Proposals should also incorporate an ability to estimate the potential value of a proposed product for key stakeholders that will support the translation of new early-stage technologies from bench to bedside and inform additional research and development activities and enable commercialization decisions.

Activities under this theme will address a key gap in the pipeline by supporting capacity building for first-in-human clinical trials through infrastructure investments and training programs to provide the HQP necessary to support and maintain such capabilities. The creation of new physical facilities for early-stage clinical trials is envisaged in partnership with health authority partners.

T3. Surveillance and Diagnostics

Pathogen surveillance is critically important globally and locally to track the emergence of high-risk pathogens. More details on objectives related to surveillance coming soon.

Development of diagnostics for pathogen identification is of utmost priority for pandemic preparedness. With SARS-CoV-2 detection, PCR became the gold standard and required CAP-accredited laboratories to ensure quality and sensitivity with limited population testing capacity. Point-of-care testing has become urgently required to reduce the pressure on primary and secondary care, with several platforms receiving regulatory approval. CIEBH will work with partners to continue to commercialize rapid pathogen tests for laboratory use and point-of-care. Through partnerships within and between hubs, the objective will be to overcome the barriers that existed across Canada for the immediate approval and deployment of point-of-care diagnostics for SARS-CoV-2.

T4. Knowledge Mobilization

This theme will seek to address the public’s receptivity and uptake of new immune-based therapies and influence the equitable adoption at a population level of therapeutics developed under CIEBH’s priority areas. Acceptability is a particular challenge. Another key challenge is the interplay of legal, regulatory, and health technology assessment, which creates a complex system for innovators to navigate, yet requires innovators to engage early and often. There is an urgent need for strategies to enable two objectives:

  • development of affordable drugs, vaccines, and diagnostics that can be rapidly and equitably deployed within Canada’s health systems and
  • rapid and sustainable growth in Canada’s biotechnology sectors.
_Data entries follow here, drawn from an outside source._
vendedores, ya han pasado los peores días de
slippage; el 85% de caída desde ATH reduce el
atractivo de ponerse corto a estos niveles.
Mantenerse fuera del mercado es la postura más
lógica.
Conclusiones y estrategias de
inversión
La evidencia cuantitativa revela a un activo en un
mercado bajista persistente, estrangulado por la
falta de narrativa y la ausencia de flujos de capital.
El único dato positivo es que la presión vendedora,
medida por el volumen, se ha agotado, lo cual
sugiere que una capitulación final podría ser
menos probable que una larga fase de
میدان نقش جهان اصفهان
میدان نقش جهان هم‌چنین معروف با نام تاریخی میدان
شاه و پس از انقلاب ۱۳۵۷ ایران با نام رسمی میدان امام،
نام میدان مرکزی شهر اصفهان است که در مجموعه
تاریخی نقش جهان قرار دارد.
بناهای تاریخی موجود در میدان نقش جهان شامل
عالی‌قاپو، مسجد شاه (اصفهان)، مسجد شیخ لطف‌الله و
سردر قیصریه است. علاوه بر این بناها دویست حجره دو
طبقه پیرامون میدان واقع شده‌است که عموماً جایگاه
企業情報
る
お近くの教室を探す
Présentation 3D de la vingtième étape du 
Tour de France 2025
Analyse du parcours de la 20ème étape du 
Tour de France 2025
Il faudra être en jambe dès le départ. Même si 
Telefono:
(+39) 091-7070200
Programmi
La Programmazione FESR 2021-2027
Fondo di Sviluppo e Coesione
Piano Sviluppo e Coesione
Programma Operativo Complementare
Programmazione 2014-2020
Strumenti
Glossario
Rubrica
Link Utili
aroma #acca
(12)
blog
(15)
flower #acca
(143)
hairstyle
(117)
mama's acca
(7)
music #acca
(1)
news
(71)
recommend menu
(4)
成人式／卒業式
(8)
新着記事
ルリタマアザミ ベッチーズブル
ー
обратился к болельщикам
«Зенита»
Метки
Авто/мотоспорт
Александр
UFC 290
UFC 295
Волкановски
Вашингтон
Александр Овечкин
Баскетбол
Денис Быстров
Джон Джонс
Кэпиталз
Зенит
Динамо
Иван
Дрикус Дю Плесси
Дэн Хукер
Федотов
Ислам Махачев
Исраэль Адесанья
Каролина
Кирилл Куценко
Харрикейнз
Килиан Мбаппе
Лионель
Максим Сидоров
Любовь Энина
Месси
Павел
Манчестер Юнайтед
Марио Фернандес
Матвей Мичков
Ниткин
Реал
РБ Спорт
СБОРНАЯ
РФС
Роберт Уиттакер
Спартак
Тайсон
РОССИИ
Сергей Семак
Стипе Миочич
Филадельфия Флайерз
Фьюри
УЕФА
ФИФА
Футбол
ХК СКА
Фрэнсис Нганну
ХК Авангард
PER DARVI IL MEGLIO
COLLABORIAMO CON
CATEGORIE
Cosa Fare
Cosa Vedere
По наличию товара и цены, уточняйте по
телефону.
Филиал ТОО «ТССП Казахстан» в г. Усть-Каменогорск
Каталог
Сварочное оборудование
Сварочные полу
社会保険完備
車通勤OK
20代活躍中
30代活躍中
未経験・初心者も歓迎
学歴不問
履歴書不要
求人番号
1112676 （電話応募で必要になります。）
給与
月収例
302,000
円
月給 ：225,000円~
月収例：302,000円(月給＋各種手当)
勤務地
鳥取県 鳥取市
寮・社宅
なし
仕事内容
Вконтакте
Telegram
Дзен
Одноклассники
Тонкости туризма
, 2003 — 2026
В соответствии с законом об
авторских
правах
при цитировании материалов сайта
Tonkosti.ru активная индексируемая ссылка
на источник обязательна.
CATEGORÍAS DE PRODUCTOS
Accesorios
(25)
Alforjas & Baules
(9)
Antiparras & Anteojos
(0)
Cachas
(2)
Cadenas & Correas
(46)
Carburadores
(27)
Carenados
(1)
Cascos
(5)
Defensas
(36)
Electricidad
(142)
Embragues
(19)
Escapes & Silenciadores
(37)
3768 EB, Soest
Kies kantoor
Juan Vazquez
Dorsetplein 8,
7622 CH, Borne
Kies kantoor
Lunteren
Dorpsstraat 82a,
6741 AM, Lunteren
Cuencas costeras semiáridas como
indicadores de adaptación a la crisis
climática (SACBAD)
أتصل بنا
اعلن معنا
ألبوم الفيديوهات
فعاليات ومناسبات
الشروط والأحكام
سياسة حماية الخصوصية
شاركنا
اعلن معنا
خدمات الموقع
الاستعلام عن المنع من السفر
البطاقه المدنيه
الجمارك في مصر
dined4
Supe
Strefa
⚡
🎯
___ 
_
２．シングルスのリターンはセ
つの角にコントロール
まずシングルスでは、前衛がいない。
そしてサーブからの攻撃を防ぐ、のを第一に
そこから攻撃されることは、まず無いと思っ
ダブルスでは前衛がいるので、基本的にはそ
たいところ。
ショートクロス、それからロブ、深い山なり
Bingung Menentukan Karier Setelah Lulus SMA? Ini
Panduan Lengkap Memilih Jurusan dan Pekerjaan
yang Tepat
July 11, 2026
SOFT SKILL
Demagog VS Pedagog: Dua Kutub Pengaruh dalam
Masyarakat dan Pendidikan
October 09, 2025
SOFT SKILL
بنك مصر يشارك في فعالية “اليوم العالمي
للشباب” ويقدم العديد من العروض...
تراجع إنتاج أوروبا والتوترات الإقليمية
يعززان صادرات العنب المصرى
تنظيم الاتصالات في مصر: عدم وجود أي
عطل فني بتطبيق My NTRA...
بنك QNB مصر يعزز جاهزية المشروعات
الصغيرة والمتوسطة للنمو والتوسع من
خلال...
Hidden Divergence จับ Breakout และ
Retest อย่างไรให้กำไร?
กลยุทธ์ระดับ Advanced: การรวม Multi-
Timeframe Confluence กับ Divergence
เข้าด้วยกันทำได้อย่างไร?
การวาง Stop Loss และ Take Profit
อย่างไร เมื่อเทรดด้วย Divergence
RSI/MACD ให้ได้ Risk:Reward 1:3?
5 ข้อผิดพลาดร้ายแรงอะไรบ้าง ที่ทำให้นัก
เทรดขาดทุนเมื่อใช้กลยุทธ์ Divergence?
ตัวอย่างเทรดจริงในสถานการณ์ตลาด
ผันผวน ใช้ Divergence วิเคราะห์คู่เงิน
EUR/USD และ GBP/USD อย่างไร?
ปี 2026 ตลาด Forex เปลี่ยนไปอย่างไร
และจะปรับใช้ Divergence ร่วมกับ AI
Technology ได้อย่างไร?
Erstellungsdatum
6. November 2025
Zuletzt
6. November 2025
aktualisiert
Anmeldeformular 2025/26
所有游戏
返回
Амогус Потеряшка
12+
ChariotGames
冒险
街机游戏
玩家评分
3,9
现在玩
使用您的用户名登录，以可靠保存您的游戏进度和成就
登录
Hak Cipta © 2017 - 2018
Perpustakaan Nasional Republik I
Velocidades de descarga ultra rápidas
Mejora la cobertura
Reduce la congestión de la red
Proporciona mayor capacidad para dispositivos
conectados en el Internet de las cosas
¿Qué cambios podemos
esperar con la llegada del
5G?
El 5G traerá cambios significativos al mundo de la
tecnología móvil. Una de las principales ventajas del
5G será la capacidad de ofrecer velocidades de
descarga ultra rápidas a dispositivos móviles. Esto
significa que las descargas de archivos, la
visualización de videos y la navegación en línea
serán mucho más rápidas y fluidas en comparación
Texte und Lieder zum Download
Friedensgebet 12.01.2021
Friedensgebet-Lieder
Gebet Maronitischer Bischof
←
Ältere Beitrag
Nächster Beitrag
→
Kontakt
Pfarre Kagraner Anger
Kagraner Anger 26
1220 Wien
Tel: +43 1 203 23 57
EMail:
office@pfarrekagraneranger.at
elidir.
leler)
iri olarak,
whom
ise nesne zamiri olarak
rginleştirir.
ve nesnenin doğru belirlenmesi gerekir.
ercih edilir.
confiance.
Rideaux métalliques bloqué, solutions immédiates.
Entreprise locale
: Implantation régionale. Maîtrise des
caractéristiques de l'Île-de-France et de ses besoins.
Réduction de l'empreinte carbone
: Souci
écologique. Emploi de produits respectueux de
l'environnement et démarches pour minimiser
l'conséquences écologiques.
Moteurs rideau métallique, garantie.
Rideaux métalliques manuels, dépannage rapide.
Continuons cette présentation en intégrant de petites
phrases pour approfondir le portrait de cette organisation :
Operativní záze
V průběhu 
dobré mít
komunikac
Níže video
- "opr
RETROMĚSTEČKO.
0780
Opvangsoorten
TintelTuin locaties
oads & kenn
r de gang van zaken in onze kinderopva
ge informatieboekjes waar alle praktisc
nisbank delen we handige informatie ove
To ensure innovations have the greatest potential to succeed in building Canada’s future, CIEBH will prioritize projects that synthesize and integrate perspectives from diverse disciplines, methodologies, and knowledge systems. We encourage projects to prioritize engagement with a diverse range of stakeholders—including patients and the public, particularly those from equity-deserving populations—through diverse and inclusive approaches and methodologies to understand the appropriate blend of laws, policies, and business practices that support these two objectives.

Evaluations of the impact of regulatory reforms of advanced therapeutic medicinal products and mechanisms such as public health orders to accelerate regulatory approvals on research and development costs will also be supported. These regulatory reforms lower the evidentiary threshold for market authorizations with terms and conditions, requiring data and analytics systems to be implemented to longitudinally monitor products in clinical use. The evidence may be insufficient to support one-time health technology assessment for payers to determine safety, effectiveness, and cost-effectiveness. Therefore, we will also support the development and implementation of life-cycle health technology assessment, supported by legal frameworks of managed access agreements to ensure that ineffective therapies can be removed from the market.